**Task prompt:** Comb through the entries for "некоторых" and pull out each line that holds it.

___ Data section ___

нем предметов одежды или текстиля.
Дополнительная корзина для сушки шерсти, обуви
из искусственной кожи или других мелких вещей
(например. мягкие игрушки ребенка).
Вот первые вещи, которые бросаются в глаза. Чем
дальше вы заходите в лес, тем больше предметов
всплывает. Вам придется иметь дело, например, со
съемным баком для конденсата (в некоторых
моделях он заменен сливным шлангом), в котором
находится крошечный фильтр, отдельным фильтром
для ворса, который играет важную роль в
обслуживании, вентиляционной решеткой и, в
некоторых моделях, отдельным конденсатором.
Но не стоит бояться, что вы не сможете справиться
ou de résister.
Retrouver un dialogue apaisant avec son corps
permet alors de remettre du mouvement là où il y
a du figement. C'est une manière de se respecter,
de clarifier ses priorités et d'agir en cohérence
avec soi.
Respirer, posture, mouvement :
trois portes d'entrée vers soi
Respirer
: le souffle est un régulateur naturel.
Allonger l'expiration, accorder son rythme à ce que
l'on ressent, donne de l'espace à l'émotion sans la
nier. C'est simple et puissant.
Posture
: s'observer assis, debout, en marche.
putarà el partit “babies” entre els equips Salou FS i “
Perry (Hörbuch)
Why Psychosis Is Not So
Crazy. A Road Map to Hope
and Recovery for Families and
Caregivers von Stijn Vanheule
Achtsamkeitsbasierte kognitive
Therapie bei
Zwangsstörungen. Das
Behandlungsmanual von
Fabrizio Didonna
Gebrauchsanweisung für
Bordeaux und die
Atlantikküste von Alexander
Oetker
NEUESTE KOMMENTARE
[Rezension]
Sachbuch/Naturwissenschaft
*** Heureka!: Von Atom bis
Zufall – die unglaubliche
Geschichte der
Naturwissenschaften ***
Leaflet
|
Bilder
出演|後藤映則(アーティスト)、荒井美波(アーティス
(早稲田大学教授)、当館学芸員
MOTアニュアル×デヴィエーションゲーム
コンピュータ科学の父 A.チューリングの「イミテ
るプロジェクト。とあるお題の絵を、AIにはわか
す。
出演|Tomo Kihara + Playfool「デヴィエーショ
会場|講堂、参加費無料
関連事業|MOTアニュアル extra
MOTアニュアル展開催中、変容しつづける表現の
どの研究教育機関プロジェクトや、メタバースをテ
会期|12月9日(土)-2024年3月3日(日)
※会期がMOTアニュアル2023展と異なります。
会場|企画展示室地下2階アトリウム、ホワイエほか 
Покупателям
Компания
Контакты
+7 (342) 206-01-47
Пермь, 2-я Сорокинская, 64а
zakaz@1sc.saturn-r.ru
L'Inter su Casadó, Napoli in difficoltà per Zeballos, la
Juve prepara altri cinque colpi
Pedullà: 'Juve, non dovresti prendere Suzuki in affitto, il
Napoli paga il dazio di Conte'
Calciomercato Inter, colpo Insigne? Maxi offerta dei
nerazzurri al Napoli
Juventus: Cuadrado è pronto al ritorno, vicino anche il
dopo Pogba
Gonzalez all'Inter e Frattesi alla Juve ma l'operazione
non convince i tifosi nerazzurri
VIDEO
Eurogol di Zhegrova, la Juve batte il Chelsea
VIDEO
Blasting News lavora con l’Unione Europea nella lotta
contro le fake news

___

**Result below:**
съемным баком для конденсата (в некоторых
некоторых моделях, отдельным конденсатором.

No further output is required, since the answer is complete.